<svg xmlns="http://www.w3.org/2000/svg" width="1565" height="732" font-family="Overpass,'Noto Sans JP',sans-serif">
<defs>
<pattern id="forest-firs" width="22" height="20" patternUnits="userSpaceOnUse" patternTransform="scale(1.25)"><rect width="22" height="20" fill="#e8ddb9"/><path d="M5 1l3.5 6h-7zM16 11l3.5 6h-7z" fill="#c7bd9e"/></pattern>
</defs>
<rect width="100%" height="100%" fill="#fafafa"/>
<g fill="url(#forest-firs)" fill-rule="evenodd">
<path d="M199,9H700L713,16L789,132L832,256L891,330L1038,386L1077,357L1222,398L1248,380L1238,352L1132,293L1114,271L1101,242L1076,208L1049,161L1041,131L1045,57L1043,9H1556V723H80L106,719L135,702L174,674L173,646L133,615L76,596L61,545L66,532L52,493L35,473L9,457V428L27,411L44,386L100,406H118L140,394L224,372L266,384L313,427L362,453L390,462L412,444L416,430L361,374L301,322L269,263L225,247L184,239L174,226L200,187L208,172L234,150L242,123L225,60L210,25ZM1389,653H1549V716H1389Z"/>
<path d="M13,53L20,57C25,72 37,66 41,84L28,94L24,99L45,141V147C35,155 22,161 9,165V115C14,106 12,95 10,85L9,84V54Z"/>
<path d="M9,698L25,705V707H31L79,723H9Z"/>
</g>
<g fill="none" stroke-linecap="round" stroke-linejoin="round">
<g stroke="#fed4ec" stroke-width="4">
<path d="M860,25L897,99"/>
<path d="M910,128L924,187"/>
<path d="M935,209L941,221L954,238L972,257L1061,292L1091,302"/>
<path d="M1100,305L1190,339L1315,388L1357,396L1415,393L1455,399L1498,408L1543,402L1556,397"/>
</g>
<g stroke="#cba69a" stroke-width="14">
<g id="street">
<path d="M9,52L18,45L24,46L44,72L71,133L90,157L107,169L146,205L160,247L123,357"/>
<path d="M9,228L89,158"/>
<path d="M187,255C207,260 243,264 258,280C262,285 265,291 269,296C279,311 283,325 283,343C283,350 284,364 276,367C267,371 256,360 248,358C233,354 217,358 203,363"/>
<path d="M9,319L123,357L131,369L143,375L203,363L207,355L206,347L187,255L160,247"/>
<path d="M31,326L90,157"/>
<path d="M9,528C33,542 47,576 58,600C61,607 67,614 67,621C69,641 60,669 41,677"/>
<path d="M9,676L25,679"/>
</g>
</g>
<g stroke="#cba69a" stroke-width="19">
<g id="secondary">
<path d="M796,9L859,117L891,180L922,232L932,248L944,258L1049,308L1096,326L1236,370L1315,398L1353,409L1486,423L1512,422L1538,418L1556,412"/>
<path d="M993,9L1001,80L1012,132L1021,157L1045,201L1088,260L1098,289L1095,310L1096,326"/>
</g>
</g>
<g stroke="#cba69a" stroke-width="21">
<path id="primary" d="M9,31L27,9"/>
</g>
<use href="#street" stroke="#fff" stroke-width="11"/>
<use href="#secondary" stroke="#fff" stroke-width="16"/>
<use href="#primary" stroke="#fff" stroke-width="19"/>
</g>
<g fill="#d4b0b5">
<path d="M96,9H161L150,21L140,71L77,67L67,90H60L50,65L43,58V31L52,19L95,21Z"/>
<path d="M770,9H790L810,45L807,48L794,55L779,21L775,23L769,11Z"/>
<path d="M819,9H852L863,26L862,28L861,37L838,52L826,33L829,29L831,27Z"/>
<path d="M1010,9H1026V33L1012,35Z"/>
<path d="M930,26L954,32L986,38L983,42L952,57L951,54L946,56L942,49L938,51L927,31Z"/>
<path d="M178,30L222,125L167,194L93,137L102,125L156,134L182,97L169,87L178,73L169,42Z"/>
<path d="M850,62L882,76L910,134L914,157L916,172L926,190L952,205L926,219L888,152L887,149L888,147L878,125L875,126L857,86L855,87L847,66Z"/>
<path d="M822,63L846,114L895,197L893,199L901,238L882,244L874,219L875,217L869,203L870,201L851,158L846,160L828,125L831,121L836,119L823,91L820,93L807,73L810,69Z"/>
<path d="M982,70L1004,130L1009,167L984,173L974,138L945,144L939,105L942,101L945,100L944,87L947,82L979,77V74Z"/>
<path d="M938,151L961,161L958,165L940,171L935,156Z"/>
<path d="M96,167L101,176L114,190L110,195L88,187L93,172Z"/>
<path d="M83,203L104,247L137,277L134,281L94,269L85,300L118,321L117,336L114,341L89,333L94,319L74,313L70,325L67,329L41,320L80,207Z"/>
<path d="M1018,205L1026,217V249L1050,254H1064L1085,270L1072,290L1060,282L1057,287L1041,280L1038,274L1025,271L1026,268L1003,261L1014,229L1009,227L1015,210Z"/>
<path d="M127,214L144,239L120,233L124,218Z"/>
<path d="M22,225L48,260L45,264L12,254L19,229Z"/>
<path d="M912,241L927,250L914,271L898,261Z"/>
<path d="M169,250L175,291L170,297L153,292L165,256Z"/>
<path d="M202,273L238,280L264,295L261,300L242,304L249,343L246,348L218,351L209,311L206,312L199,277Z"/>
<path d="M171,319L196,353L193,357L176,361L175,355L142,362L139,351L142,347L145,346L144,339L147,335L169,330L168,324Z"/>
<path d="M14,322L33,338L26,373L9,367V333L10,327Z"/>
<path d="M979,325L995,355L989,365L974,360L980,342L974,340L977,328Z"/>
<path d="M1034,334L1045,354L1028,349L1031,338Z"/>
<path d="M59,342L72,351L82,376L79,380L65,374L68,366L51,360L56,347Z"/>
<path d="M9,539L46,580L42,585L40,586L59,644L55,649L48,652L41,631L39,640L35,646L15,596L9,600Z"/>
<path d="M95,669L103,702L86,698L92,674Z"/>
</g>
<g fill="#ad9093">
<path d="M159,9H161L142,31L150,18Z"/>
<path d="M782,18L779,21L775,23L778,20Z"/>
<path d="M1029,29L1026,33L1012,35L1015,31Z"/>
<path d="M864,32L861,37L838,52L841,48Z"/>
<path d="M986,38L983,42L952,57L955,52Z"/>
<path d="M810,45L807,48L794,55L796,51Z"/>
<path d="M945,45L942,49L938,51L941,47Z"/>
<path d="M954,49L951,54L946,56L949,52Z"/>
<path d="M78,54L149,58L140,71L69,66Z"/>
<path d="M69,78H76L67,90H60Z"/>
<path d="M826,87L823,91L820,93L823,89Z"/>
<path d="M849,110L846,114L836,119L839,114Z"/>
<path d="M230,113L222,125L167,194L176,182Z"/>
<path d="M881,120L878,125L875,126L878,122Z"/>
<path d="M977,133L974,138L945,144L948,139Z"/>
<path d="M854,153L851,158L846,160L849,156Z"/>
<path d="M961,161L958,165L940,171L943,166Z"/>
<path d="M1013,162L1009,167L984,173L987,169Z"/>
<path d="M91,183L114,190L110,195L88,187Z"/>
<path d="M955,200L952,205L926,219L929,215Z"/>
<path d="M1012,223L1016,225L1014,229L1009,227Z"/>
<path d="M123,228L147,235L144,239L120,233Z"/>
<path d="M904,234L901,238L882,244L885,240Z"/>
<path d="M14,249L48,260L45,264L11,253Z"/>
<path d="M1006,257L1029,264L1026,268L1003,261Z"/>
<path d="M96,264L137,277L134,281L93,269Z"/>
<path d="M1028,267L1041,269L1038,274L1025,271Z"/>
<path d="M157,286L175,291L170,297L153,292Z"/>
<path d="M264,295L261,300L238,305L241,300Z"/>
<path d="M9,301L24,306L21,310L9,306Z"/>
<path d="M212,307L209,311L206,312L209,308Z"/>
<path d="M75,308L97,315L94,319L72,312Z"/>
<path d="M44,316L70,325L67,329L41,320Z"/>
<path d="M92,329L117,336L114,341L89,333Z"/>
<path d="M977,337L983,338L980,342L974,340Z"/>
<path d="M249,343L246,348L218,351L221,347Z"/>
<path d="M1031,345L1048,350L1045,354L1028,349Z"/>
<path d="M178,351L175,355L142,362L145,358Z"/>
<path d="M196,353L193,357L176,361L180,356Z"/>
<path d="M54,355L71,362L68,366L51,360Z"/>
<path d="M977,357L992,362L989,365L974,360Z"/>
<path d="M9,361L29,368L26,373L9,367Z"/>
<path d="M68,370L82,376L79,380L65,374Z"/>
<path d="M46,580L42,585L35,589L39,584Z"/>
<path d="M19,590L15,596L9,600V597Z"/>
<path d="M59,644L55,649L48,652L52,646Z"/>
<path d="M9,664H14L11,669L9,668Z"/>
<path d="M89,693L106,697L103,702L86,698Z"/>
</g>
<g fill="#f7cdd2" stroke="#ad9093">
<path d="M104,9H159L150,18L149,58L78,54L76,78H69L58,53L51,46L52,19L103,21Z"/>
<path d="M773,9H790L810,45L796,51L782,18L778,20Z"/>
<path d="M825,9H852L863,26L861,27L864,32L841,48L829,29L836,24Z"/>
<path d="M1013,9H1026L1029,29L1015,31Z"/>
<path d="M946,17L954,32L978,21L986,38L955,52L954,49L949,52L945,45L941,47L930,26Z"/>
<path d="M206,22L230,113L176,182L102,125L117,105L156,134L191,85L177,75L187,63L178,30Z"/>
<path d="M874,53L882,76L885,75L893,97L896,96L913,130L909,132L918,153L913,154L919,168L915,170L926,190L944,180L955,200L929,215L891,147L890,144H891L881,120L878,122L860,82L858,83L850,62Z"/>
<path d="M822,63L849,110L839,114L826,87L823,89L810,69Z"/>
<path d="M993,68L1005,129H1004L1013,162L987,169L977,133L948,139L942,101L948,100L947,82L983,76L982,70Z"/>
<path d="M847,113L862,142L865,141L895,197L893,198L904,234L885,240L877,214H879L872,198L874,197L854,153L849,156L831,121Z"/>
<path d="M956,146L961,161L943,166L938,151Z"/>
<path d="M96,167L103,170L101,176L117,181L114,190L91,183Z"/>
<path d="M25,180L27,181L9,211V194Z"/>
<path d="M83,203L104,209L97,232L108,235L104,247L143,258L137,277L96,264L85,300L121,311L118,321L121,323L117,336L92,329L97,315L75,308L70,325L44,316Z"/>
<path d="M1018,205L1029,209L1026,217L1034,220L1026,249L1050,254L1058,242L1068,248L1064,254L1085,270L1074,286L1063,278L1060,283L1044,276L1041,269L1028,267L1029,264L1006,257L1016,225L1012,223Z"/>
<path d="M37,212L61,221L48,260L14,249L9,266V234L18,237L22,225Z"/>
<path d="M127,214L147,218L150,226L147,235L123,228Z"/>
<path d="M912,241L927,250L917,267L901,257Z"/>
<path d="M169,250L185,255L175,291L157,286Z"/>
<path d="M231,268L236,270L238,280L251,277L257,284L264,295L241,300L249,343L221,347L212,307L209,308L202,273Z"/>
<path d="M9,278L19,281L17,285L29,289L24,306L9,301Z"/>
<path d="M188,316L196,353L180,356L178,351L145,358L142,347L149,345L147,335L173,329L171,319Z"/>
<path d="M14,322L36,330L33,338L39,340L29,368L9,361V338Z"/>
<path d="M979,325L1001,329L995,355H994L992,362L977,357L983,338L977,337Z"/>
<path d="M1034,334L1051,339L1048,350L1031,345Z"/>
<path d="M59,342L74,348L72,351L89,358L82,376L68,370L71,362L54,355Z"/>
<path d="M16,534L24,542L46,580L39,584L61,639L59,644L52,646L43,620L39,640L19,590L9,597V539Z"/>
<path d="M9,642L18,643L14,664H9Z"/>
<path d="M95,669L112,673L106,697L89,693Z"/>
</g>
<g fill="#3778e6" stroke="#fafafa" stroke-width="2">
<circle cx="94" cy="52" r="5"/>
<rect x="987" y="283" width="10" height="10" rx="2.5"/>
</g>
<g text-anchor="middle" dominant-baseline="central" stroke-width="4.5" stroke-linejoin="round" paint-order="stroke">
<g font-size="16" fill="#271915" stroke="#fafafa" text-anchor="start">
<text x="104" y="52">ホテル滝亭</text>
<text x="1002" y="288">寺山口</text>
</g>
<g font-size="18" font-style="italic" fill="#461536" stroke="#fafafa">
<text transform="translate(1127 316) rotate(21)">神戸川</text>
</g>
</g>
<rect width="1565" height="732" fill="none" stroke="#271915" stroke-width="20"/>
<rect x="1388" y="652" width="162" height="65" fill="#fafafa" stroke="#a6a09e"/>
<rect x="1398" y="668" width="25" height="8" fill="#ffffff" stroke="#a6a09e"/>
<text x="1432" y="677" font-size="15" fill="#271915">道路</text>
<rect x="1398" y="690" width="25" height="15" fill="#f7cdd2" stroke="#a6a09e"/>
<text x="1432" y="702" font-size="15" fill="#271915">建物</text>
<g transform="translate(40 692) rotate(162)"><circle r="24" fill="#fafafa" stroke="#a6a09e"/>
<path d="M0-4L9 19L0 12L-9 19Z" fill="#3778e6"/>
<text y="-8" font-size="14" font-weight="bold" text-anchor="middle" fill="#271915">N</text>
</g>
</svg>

§ **EXERCISE DESCRIPTION**
Show a copy of each line from the data that includes the word "round".

§ **RESULT BELOW**
<g fill="none" stroke-linecap="round" stroke-linejoin="round">
<g text-anchor="middle" dominant-baseline="central" stroke-width="4.5" stroke-linejoin="round" paint-order="stroke">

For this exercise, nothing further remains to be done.